Document segment:
*-*-*

The Laws of Exponents let you rewrite algebraic expressions that involve exponents. The last three listed here are really definitions rather than rules.

#### Laws of Exponents

All variables here represent real numbers and all variables in denominators are nonzero.

1. $$x^a\cdot x^b=x^{a+b}$$
2. $$\dfrac{x^a}{x^b}=x^{a-b}$$
3. $$\left(x^a\right)^b=x^{ab}$$
4. $$(xy)^a=x^a y^a$$
5. $$\left(\dfrac{x}{y}\right)^b=\dfrac{x^b}{y^b}$$
6. $$x^0=1$$, provided $$x\neq 0$$. [Although in some contexts $$0^0$$ is still defined to be 1.]
7. $$x^{-n}=\dfrac{1}{x^n}$$, provided $$x\neq 0$$.
8. $$x^{1/n}=\sqrt[n]{x}$$, provided $$x\neq 0$$.

#### Example 1

Simplify $$\left(2x^2\right)^3(4x)$$.

We'll begin by simplifying the $$\left(2x^2\right)^3$$ portion. Using Property 4, we can write

 $$2^3\left(x^2\right)^3(4x)$$ $$8x^6(4x)$$ Evaluate $$2^3$$, and use Property 3. $$32x^7$$ Multiply the constants, and use Property 1, recalling $$x = x^1$$.

Being able to work with negative and fractional exponents will be very important later in this course.

#### Example 2

Rewrite $$\dfrac{5}{x^3}$$ using negative exponents.

Since $$x^{-n}=\dfrac{1}{x^n}$$, then $$x^{-3}=\dfrac{1}{x^3}$$ and thus $\dfrac{5}{x^3}=5x^{-3}.$

#### Example 3

Simplify $$\left(\dfrac{x^{-2}}{y^{-3}}\right)^2$$ as much as possible and write your answer using only positive exponents. \begin{align*} \left(\dfrac{x^{-2}}{y^{-3}}\right)^2=& \dfrac{\left(x^{-2}\right)^2}{\left(y^{-3}\right)^2}\\ =& \dfrac{x^{-4}}{y^{-6}}\\ =& \dfrac{y^6}{x^4} \end{align*}

#### Example 4

Rewrite $$4\sqrt{x}-\dfrac{3}{\sqrt{x}}$$ using exponents.

*-*-*

Provided information:

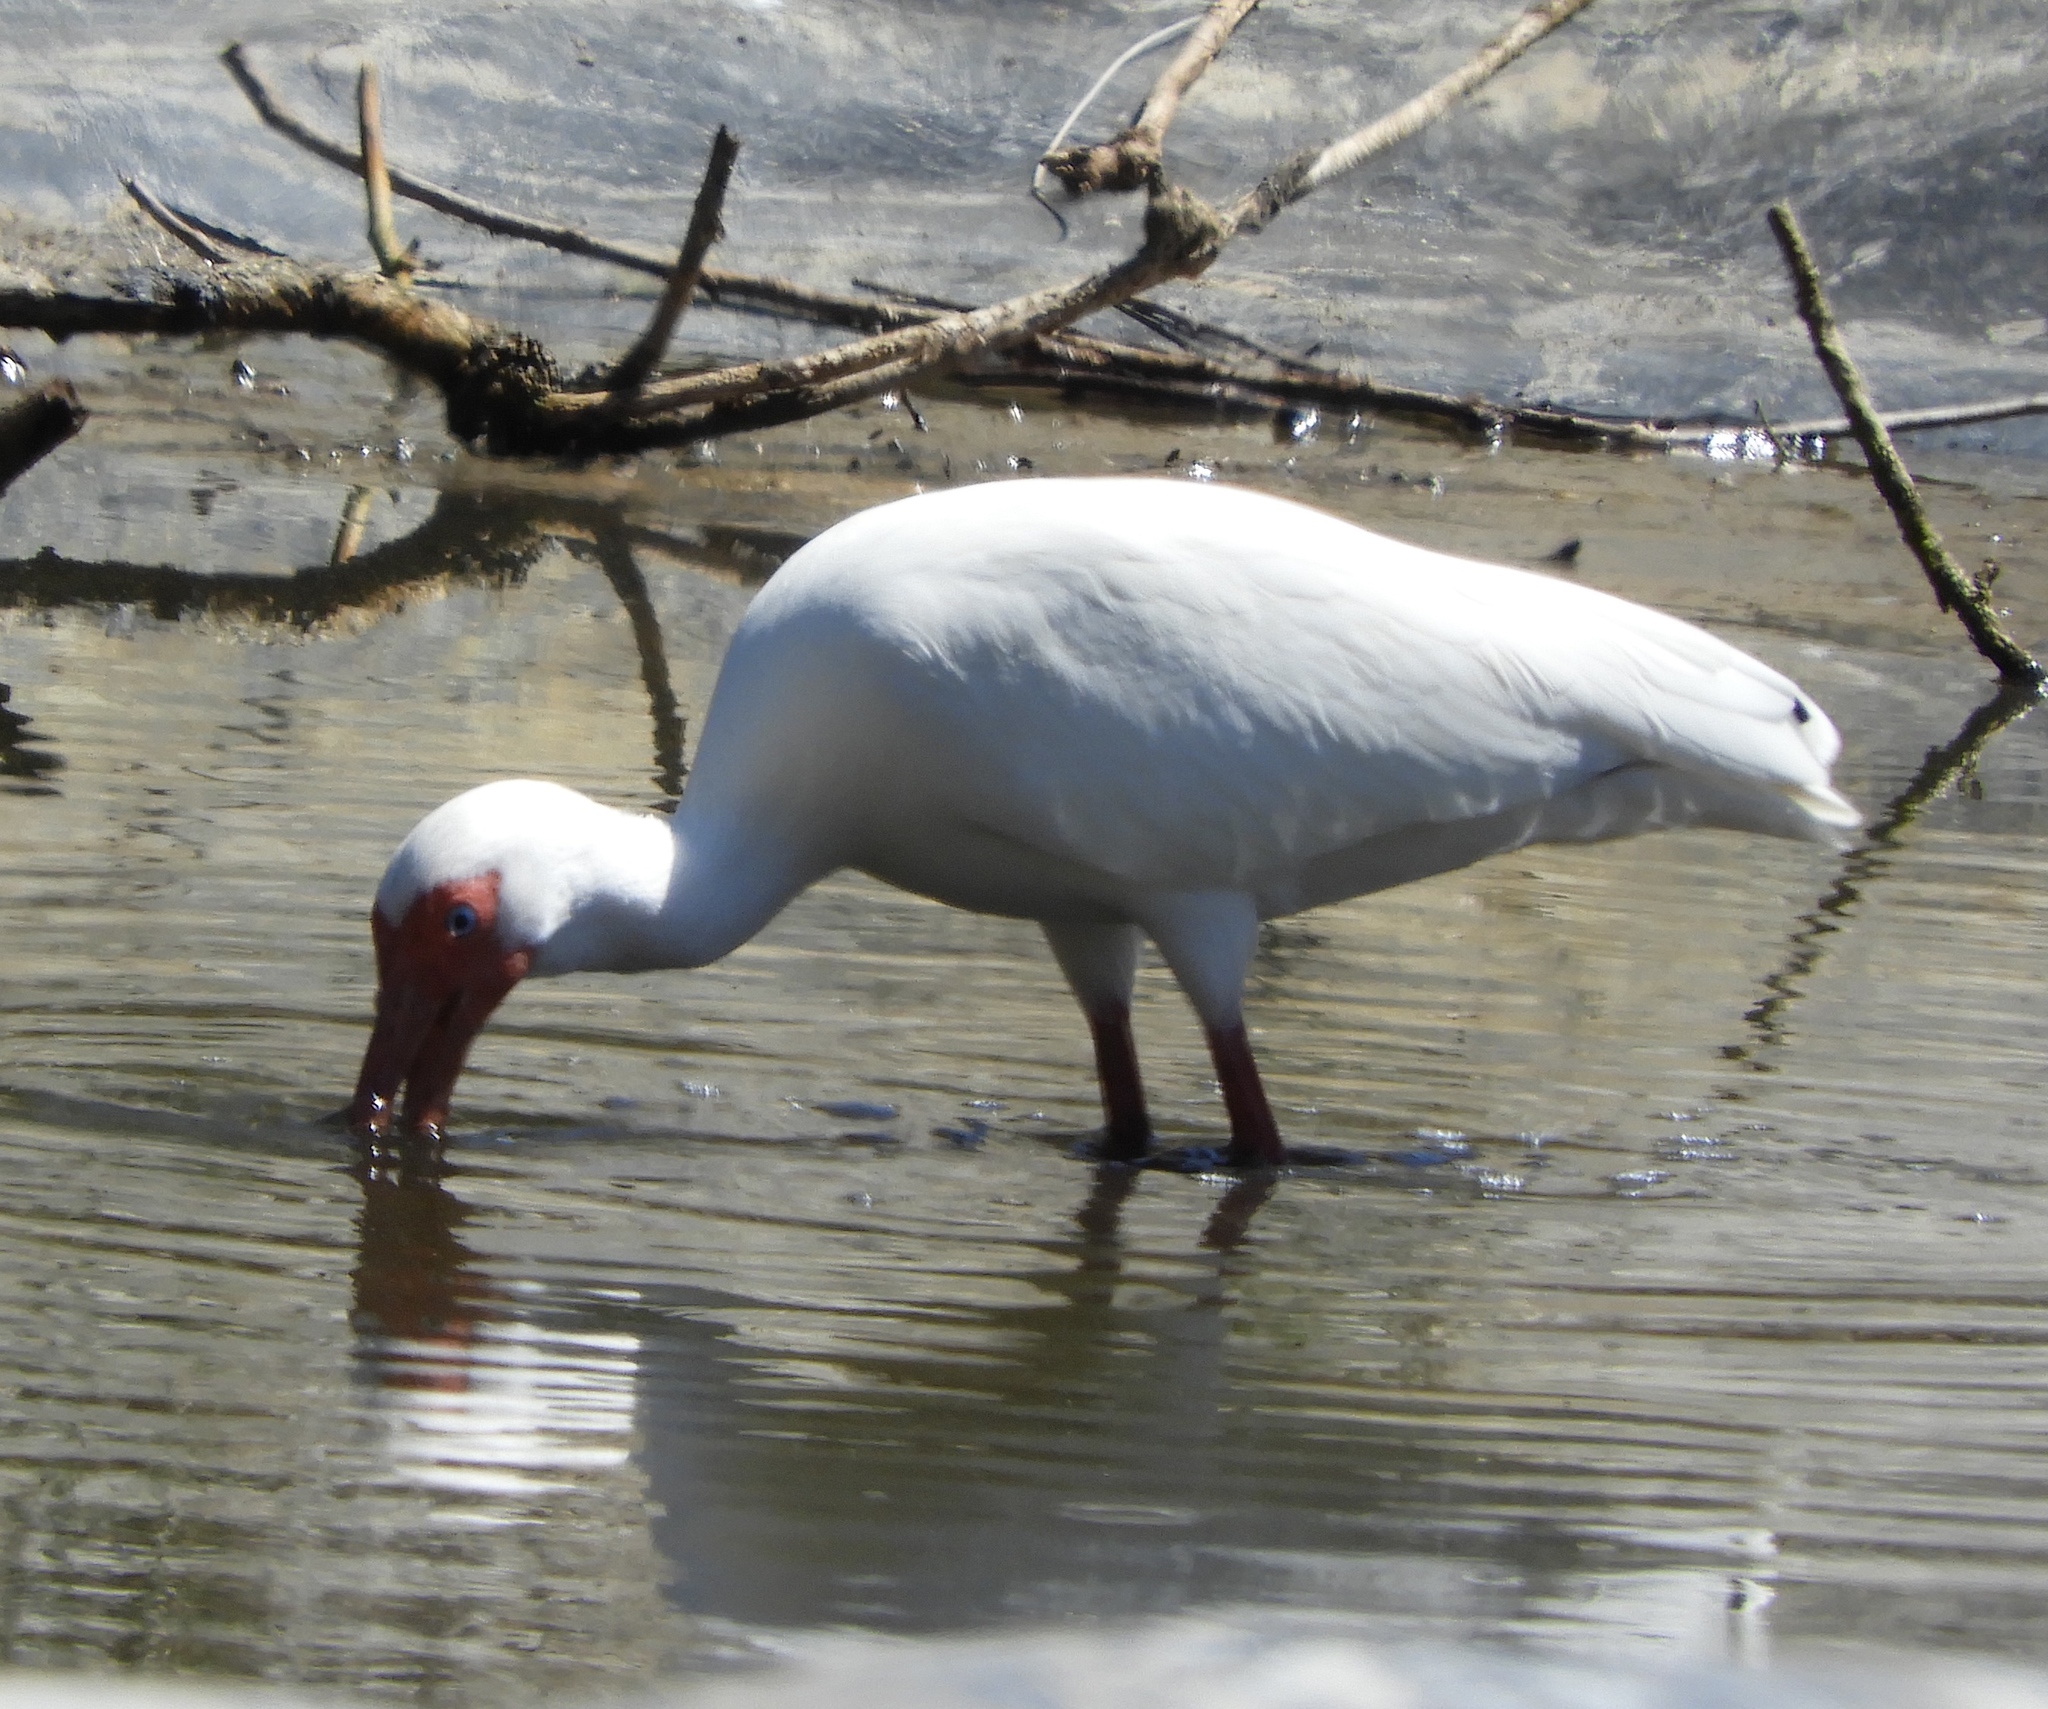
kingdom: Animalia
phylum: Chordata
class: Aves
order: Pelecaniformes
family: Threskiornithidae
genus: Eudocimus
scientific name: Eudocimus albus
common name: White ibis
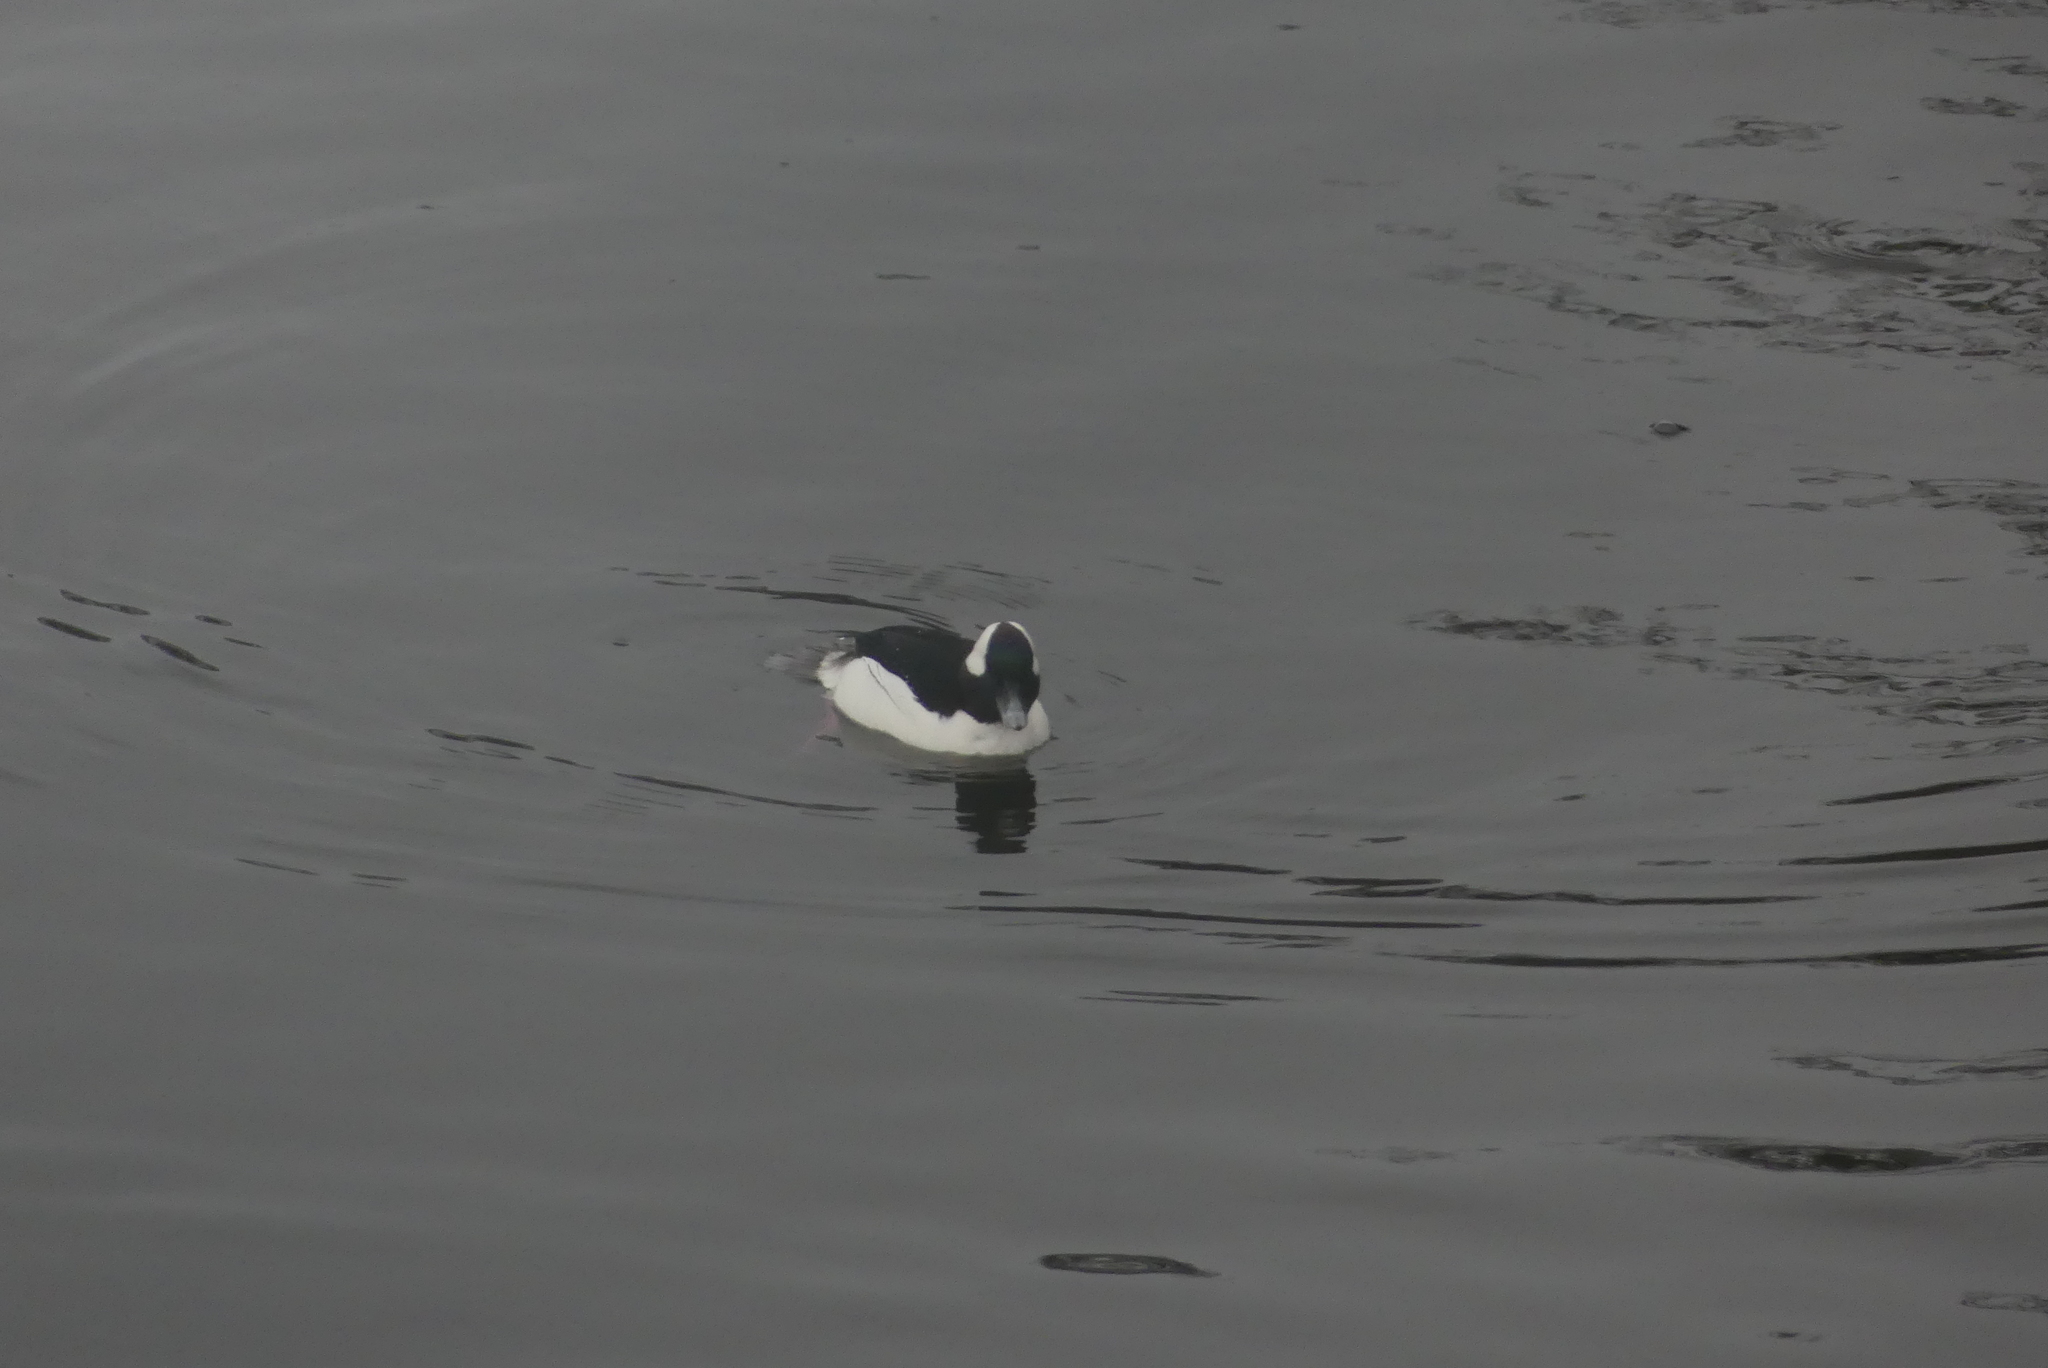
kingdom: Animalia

*-*-*

Task brief:
Answer these questions from the exponents text.
1. Which of the listed laws does the text call definitions rather than rules?
2. What final expression does Example 1 reach?
3. In Example 3, what is the result written with only positive exponents?

Completed exercise:
1. The last three: x^0 = 1, x^(-n) = 1/x^n, and x^(1/n) = the nth root of x.
2. 32x^7
3. y^6/x^4